As an income investor, the desire is always to find a top dividend growth stock. This is because, as more time is spent in the investment, income investors expect to be rewarded with a growing payout. In other words, the yield on cost is expected to go higher over time.
When looking at a top dividend growth stock, the company’s past actions should be looked at, as should the financial statements, to determine whether the dividend is sustainable over time.
CVS stock would fit these criteria, making it a top dividend growth stock. The dividend has seen an increase every year since 2004, totaling growth of 1,840%. The dividend is reviewed annually in December, with last month seeing the streak continue with a hike of 17%.
The payout ratio is also important when it comes to future dividend growth. This ratio is calculated by taking the current dividend payment and dividing it by the earnings of the company. For CVS stock, the payout ratio is currently 34%, meaning the dividend could increase in the future.
Management has taken advantage of the modest payout ratio by buying back shares. There is currently a $15.0-billion share repurchase program in the wings, which will begin following the completion of the current program, which still has $3.7 billion worth of shares to go. This combined $18.7 billion in shares will account for approximately 21% of the business’s market cap. (Source: “CVS Health Reports Third Quarter Results,” CVS Health Corp, November 8, 2016.)
From a shareholder’s perspective, buybacks are a major positive because they incite continued buying of the company’s shares.
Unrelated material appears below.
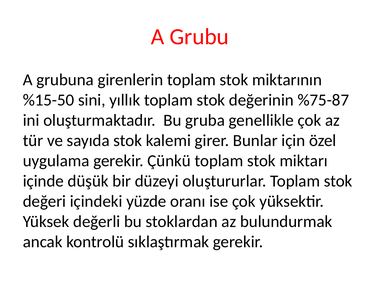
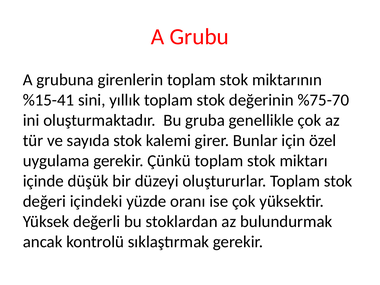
%15-50: %15-50 -> %15-41
%75-87: %75-87 -> %75-70
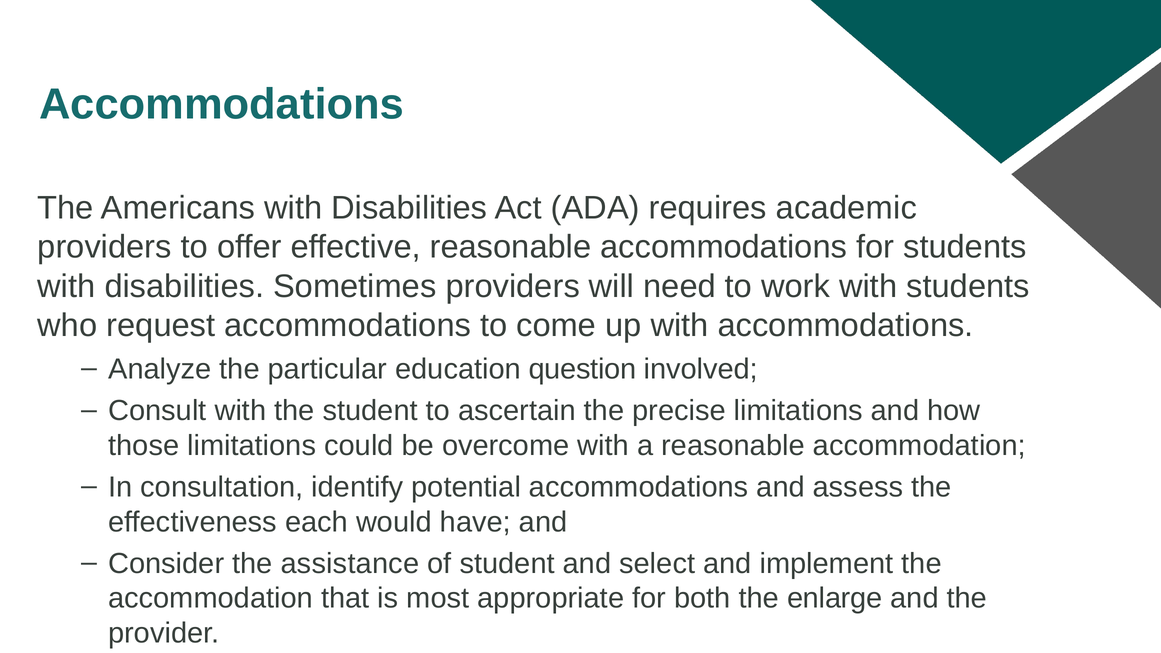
This will give support to the share price and, if for some reason the share price were to drop further, the company, believing its shares to be undervalued, could buy back more to take advantage of the lower market price.
Valuation
CVS stock is currently trading at $83.40 and is offering a current dividend yield of 2.4%.
The stock has a price-to-earnings (P/E) ratio of 17.77 times, which is much lower than the S&P 500 index’s ratio of 25.41 times. This means CVS stock would be purchased at an approximate 30% discount.
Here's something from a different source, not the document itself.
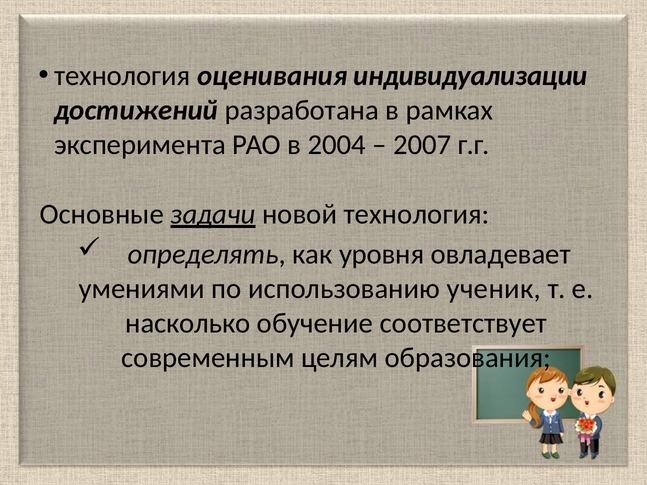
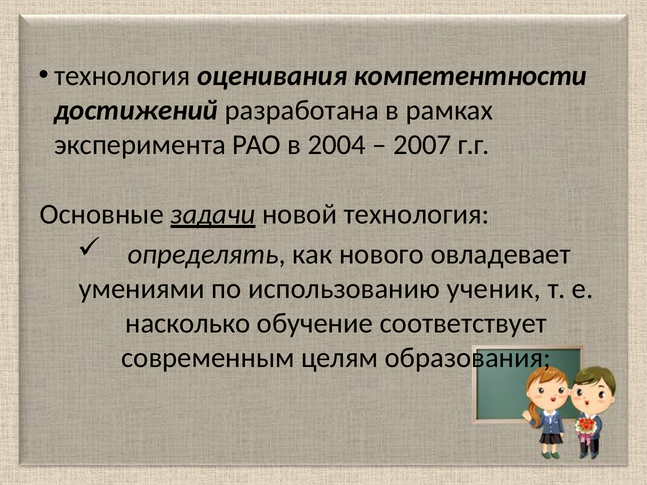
индивидуализации: индивидуализации -> компетентности
уровня: уровня -> нового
The balance sheet for CVS does have debt on it. However, according to the company’s debt-to-capital ratio of 42%, this isn’t an issue. Only if this ratio is 50% or above is the company considered to have too much debt. Because CVS stock’s debt-to-capital ratio is below this threshold, it means the company is using the debt wisely to develop the business.
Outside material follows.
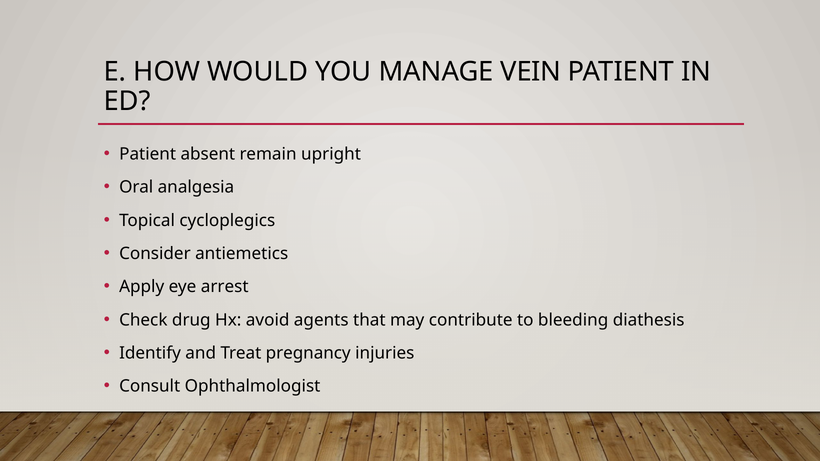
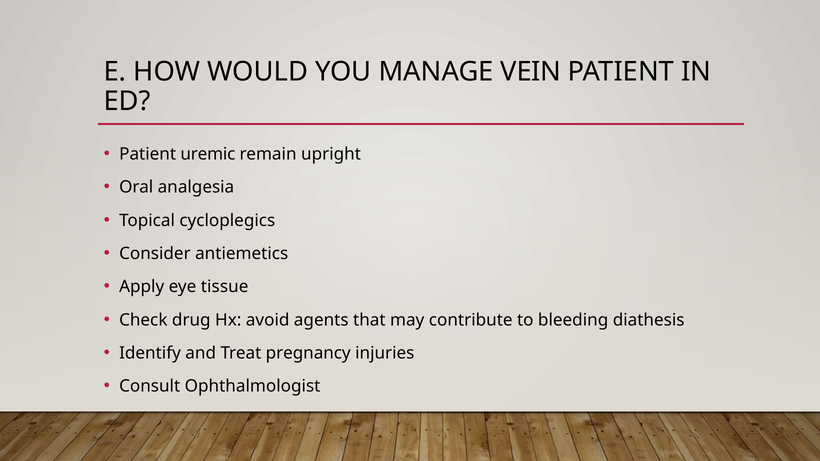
absent: absent -> uremic
arrest: arrest -> tissue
Another reason why you should consider investing in CVS stock is its the daily volatility, which is less than the overall market. On average, the stock should outperform the market on a down day.
Final Thoughts on CVS Stock
CVS stock would be considered a top dividend growth stock, if only because of the continued history of rewarding shareholders with a consistent dividend increase. The share buybacks are an additional bonus. In other words, the company is very shareholder-friendly.